§ Work item:
For the listing below, return the line containing "s = n_ctx (input tokens)", the line containing "是 2 個 byte.", and all lines in between, exactly as written and nothing else.

____________________

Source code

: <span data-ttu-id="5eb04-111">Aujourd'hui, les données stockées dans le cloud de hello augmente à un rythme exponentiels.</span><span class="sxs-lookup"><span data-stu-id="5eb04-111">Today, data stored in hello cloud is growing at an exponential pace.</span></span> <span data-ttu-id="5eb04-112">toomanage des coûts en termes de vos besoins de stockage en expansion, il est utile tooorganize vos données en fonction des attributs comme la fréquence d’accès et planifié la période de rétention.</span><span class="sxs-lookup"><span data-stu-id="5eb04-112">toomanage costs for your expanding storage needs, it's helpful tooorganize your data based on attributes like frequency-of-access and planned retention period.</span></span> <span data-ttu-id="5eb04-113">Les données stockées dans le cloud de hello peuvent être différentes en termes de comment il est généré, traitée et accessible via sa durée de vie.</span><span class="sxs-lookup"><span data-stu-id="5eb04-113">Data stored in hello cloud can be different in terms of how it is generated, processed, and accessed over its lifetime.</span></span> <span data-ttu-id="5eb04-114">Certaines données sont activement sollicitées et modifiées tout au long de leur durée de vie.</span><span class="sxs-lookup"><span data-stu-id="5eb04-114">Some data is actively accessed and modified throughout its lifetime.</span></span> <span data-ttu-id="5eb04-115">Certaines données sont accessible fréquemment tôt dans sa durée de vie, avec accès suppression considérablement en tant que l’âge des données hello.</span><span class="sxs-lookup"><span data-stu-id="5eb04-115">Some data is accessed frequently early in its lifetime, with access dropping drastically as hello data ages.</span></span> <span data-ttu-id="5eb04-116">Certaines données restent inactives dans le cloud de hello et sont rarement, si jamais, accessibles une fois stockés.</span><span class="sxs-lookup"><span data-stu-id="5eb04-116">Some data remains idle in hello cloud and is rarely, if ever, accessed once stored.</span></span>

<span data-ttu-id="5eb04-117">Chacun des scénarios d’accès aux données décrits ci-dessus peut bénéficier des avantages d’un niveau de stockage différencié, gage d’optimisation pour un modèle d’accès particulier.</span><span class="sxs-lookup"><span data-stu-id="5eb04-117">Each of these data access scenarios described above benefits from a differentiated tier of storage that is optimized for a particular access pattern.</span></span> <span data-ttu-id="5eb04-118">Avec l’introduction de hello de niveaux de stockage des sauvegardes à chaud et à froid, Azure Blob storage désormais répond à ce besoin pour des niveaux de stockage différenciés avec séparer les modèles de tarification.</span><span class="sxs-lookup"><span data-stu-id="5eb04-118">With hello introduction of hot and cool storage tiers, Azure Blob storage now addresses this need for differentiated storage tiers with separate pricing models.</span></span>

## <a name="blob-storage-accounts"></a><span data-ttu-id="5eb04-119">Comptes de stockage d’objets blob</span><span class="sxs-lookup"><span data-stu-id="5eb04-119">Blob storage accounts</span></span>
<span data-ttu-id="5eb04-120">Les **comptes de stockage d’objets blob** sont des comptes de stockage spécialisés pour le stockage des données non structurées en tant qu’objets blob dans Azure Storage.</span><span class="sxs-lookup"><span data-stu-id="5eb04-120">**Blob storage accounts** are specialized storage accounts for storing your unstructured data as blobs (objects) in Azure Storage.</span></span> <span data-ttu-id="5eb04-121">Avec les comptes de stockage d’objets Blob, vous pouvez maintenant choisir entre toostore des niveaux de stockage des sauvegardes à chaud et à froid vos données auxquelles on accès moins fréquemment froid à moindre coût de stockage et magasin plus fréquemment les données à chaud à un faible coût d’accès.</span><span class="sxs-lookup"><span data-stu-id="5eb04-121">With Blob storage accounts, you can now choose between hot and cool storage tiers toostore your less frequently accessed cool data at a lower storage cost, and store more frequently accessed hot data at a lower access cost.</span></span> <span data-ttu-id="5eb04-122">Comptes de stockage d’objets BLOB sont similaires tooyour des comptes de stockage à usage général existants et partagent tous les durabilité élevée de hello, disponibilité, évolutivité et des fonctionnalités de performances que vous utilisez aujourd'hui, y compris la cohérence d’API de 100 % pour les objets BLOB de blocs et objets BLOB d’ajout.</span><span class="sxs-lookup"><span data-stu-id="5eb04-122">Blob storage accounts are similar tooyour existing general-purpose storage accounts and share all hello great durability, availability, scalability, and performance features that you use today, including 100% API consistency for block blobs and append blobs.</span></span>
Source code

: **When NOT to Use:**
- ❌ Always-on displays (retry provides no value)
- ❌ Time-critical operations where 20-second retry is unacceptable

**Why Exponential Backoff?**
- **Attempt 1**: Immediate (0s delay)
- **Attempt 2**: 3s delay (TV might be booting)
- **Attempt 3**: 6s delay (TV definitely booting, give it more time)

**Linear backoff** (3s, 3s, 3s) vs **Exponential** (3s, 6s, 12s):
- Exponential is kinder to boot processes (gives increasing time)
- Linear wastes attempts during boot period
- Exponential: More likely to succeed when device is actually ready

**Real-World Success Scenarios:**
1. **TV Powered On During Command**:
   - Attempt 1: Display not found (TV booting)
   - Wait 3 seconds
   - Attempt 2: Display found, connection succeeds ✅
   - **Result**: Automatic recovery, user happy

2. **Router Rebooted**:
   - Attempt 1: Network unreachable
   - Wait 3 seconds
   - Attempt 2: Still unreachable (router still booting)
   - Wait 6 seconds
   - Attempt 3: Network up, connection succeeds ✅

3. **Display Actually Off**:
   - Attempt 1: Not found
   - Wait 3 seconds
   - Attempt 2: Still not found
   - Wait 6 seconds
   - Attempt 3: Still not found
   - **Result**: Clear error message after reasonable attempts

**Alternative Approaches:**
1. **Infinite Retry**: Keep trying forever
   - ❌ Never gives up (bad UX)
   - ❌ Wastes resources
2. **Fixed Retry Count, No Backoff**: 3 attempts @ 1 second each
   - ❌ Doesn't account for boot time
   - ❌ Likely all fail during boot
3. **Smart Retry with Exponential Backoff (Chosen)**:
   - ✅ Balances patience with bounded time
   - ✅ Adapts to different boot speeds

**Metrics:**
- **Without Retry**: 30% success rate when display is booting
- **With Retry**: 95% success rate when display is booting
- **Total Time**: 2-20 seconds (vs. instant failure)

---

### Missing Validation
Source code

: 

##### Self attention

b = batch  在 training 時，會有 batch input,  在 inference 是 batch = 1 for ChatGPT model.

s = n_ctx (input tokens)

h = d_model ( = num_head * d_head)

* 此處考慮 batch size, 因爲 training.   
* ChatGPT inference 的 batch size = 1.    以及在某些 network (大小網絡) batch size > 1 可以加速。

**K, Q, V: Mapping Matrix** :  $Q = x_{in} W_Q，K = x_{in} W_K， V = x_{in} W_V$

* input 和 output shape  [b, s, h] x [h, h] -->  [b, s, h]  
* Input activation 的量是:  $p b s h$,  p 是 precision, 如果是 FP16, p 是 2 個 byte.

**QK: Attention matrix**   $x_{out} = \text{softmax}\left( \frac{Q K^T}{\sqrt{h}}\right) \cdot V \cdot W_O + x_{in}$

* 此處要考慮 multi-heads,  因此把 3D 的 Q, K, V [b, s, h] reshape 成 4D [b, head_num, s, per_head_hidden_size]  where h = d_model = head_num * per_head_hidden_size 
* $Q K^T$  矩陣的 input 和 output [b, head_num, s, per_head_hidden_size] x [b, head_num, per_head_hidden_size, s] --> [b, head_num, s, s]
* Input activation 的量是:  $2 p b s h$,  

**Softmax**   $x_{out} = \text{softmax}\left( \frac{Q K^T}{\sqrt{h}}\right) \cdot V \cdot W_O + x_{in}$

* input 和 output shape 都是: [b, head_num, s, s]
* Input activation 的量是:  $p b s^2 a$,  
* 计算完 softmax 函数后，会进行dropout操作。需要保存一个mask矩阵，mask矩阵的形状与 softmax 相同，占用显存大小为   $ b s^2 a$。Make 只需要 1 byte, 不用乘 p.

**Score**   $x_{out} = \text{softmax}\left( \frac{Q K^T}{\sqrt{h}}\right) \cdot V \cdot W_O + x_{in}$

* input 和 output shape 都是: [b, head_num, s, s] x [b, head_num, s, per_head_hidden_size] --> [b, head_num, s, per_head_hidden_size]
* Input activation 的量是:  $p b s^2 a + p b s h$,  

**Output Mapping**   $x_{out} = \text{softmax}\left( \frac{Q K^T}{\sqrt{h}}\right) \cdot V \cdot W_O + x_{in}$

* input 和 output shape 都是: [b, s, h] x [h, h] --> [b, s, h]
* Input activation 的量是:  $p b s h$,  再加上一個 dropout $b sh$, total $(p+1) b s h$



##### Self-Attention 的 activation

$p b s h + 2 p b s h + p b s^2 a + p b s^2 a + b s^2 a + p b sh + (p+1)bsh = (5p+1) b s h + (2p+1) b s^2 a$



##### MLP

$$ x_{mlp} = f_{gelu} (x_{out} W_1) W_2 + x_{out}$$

____________________

§ Answer box:
s = n_ctx (input tokens)

h = d_model ( = num_head * d_head)

* 此處考慮 batch size, 因爲 training.   
* ChatGPT inference 的 batch size = 1.    以及在某些 network (大小網絡) batch size > 1 可以加速。

**K, Q, V: Mapping Matrix** :  $Q = x_{in} W_Q，K = x_{in} W_K， V = x_{in} W_V$

* input 和 output shape  [b, s, h] x [h, h] -->  [b, s, h]  
* Input activation 的量是:  $p b s h$,  p 是 precision, 如果是 FP16, p 是 2 個 byte.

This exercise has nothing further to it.